Quoted passage:
Fiscal offloading includes unfunded, underfunded mandates and other cost-shifts to states and localities by the federal government. The George W. Bush administration's Real ID Act would have cost states $11 billion if they didn't fight back, and the new block grant proposals for Medicaid in Washington would constitute a massive cost-shift to states unless they find ways to cut clients and payments to doctors.

Go-it-alone and fiscal offloading strategies reflect a general lack of regard for the effects of policy on other government entities, resulting in higher costs as well as public confusion and skepticism over the effectiveness of government. The effects on state and local officials are underscored by their struggle to meet higher costs induced by the federal government at a time of historic budget cutbacks.

Washington pays a price for going it alone as well. It gets substantial assistance from state and local partnerships in programs ranging from Medicaid to environmental protection, entailing shared resources and expertise. Unilateral federal actions jeopardize state and local partnerships that are essential to the successful implementation of nearly all federal domestic initiatives.

When all governments in our federal system suffer from common maladies, joint solutions are preferable. One example of how fiscal collaboration might produce a win-win outcome involves the consideration of a consumption tax, or a value-added tax (VAT). The United States is the only major advanced nation without a national consumption tax. When compared with state sales taxes, a VAT has several advantages, including a national and international reach into the service economy, and revenue potential that could go a long way toward filling fiscal gaps at all levels of government.

Absent an intergovernmental partnership, however, states stand to lose a lot if a national consumption tax is implemented. For one, a comsumption tax would undermine state sales taxes.

Still, as Australia has shown, a national government can adopt such a tax with state and local governments sharing in the gains. States can piggyback on the expansive national consumption tax base, replacing their own declining sales taxes with a far more productive tax. An intergovernmental dialogue and a real policymaking partnership could lead to adoption of a consumption tax in this country that satisfies the fiscal interests of the entire public sector.

What you need to do:
(A) According to the passage on fiscal offloading, how much would the Real ID Act have cost states if they had not fought back?
(B) Continue the passage on federal-state fiscal relations from its final sentence.
None of the lines are needed for this work.

Provided records:

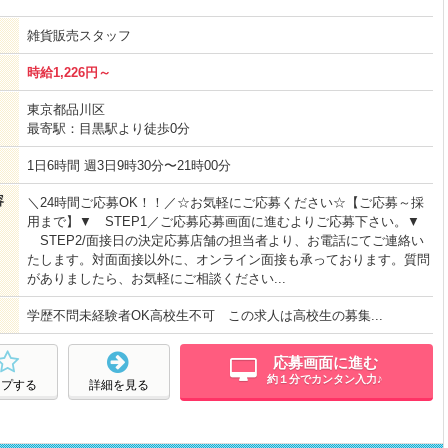
雑貨販売スタッフ
時給1,226円～
東京都品川区
最寄駅：目黒駅より徒歩0分
1日6時間 週3日9時30分〜21時00分
容
＼24時間ご応募OK！！／☆お気軽にご応募ください☆【ご応募～採
用まで】▼ STEP1／ご応募応募画面に進むよりご応募下さい。▼
STEP2/面接日の決定応募店舗の担当者より、お電話にてご連絡い
たします。対面面接以外に、オンライン面接も承っております。質問
がありましたら、お気軽にご相談ください...
学歴不問未経験者OK高校生不可 この求人は高校生の募集...
応募画面に進む
約１分でカンタン入力♪
ープする
詳細を見る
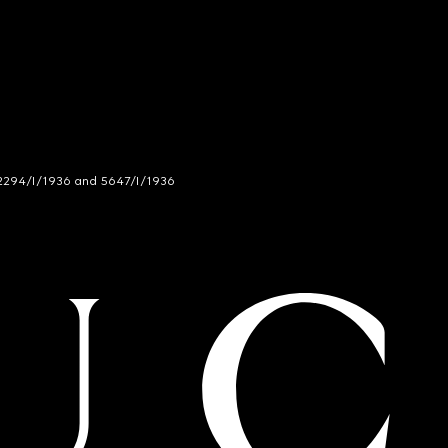
294/I/1936 and 5647/I/1936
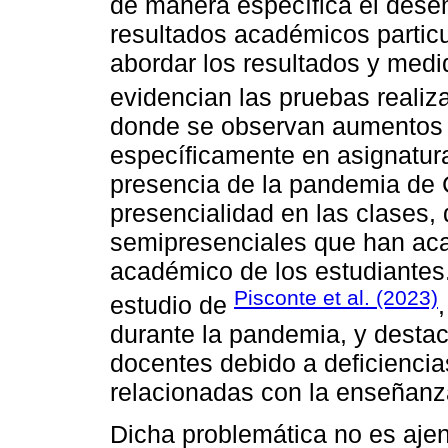
de manera específica el des
resultados académicos particu
abordar los resultados y med
evidencian las pruebas realiz
donde se observan aumentos 
específicamente en asignatura
presencia de la pandemia de C
presencialidad en las clases,
semipresenciales que han aca
académico de los estudiantes
Pisconte et al. (2023)
estudio de
durante la pandemia, y destaca
docentes debido a deficiencias
relacionadas con la enseñanza
Dicha problemática no es aje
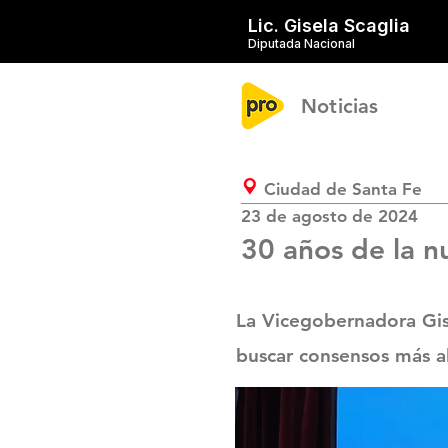
Lic. Gisela Scaglia
Diputada Nacional
Noticias
Ciudad de Santa Fe
23 de agosto de 2024
30 años de la n
La Vicegobernadora Gise
buscar consensos más all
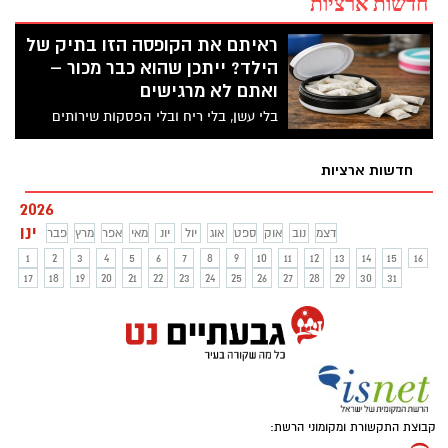
חדשות ארציות
ראיתם את הקופסה הזו בתיק של
הילד? ייתכן שהוא כבר מכור –
ואתם לא מרגישים
בלי עשן, בלי ריח ובלי הפסקות שירותים
חשודות: שקיות הניקוטין הן ההתמכרות
השקטה החדשה שמחלחלת לבתי הספר –
חדשות ארציות
מתחת לאף של ההורים והמורים גם יחד.
בעמותת אל סם מזהירים: מדובר בתופעה
2026
מסוכנת שמתפשטת במהירות בקרב בני נוער.
ינו
דצמ
נוב
אוק
ספט
אוג
יול
יונ
מאי
אפר
מרץ
פבר
1
2
3
4
5
6
7
8
9
10
11
12
13
14
15
16
17
18
19
20
21
22
23
24
25
26
27
28
29
30
31
קבוצת התקשורת ומקומוני הרשת:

Responses by task:
(A) $11 billion

(B)
Sadly, notwithstanding the payoff from collaboration, I would not bet the house on it. Simply put, our collective capacity to work together in developing common policies across our federal system has sunk to record lows. At the federal level, the following is a list of the intergovernmental institutions that had the capacity to examine and resolve intergovernmental conflicts in 1980: the Advisory Commission on Intergovernmental Relations, the Office of Management and Budget's Division of Federal Assistance, House and Senate Subcommittees on Intergovernmental Relations, the General Accounting Office's unit on intergovernmental relations and the Congressional Budget Office's state and local cost estimates.

Today, only the latter two remain. The White House continues to have intergovernmental liaison offices, but these are widely acknowledged to be short-term firefighters set up to gain political support for the president from state and local officials.

State and local governments' capacity to work proactively with federal officials has also weakened. Their interest groups in Washington are increasingly plagued by divisive polarization among their members that undermines their ability to even take positions on such measures as the president's health reform and other important legislation affecting the federal system.

This contrasts distinctly with other federal systems. Australia has quarterly meetings between national and state leaders, while Canada has semi-annual conferences. Some of us hoped that the president's deficit reduction commission -- the Bowles-Simpson Commission -- might set a new trend, but were disappointed by the absence of any state or local elected officials. While presidents, governors and mayors like to talk about policies and ideas, they had better start focusing on the unglamorous role that institutions play in keeping our federal system alive during the hard times ahead.